Warner Bros. Developing 'The Fourth Realm Trilogy,' From Enigmatic Novelist John Twelve Hawks

Warner Bros. is looking for a new franchise starter in the novel The Traveler, which is the first in the Fourth Realm Trilogy written by a relatively mysterious author named John Twelve Hawks.

The book describes a world in which a small secret society known by many as The Tabula have achieved a sort of stability through total social control. The Tabula wants to create a fully monitored society in which everyone knows they're being monitored, and acts accordingly. Technology plays a big part (surveillance cameras, centralized databases, citizen RFID tags, etc.) but there is a group called Travelers which rejects the control, and their grand opposition filters down to a couple of individuals whose lives intersect as the bigger conflict quietly takes place around them.

Here's a very long recap of the first novel:

In the shadows of modern society an epic battle is fought. One woman is standing between those who try to control mankind and those who will risk their lives for the freedom of us all. On one side the Brethren, using high-end surveillance technology for control, supported by officials and politicians. On the other side the Travelers, the gifted ones, who are able to leave our realm and cross over into other realities. Because of their knowledge they are a great threat to the Brethren. The Travelers are supported by the Harlequins, a group only trained to defend the Travelers and to save them from the Brethren. Harlequins are trained since birth by their parents and other Harlequins. They are able to use all kinds of weapons, but their favored arm is a unique Harlequin sword they carry with them all the time.

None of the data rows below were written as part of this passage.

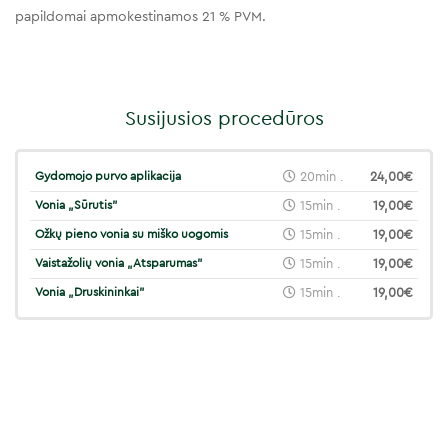
papildomai apmokestinamos 21 % PVM.
Susijusios procedūros
Gydomojo purvo aplikacija
20min .
24,00€
Vonia „Sūrutis"
15min .
19,00€
Ožkų pieno vonia su miško uogomis
15min .
19,00€
Vaistažolių vonia „Atsparumas"
15min .
19,00€
Vonia „Druskininkai"
15min .
19,00€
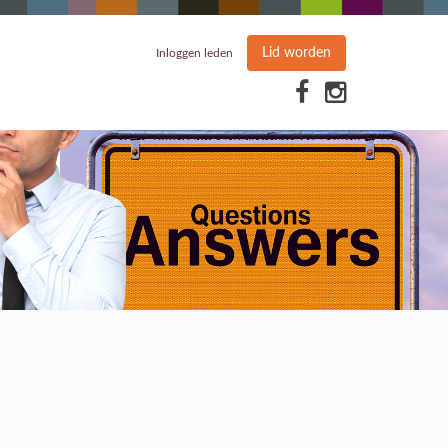
Lid worden
Inloggen leden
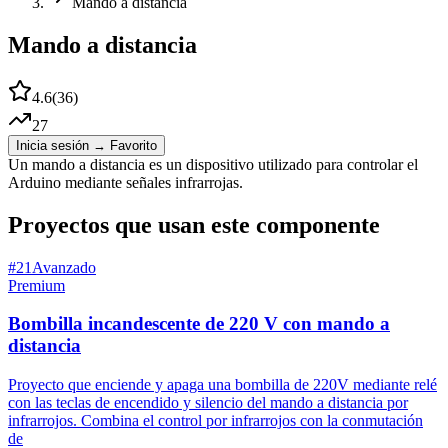
Mando a distancia
Mando a distancia
4.6
(
36
)
27
Inicia sesión → Favorito
Un mando a distancia es un dispositivo utilizado para controlar el
Arduino mediante señales infrarrojas.
Proyectos que usan este componente
#
21
Avanzado
Premium
Bombilla incandescente de 220 V con mando a
distancia
Proyecto que enciende y apaga una bombilla de 220V mediante relé
con las teclas de encendido y silencio del mando a distancia por
infrarrojos. Combina el control por infrarrojos con la conmutación
de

In London, Maya, a young woman trained to fight by her powerful father, uses the latest technology to elude detection when walking past the thousands of surveillance cameras that watch the city. In New York, a secret shadow organization uses a victim's own GPS to hunt him down and kill him. In Los Angeles, Gabriel, a motorcycle messenger with a haunted past, takes pains to live "off the grid" — free of credit cards and government IDs. Welcome to the world of The Traveler — a world frighteningly like our own.In this compelling novel, Maya fights to save Gabriel, the only man who can stand against the forces that attempt to monitor and control society. From the back streets of Prague to the skyscrapers of Manhattan, The Traveler portrays an epic struggle between tyranny and freedom. Not since 1984 have readers witnessed a Big Brother so terrifying in its implications and in a story that so closely reflects our lives.

Part of the hook with these books is the reclusive lifestyle of the author. John Twelve Hawks (often called J12H or JXIIH) is not Native American, as his name suggests. The name is a pseudonym chosen a few years ago, and the author has given only a very few interviews and has reportedly never met his editor in person. As the story goes, the communicate only via email and an untraceable satellite phone and voice scrambler. That's all a good set of identity-defining tactics, at the very least.

None of that matters for the film, however. Deadline says that WB has just optioned the books, and there is no screenwriter in place yet, much less a script draft.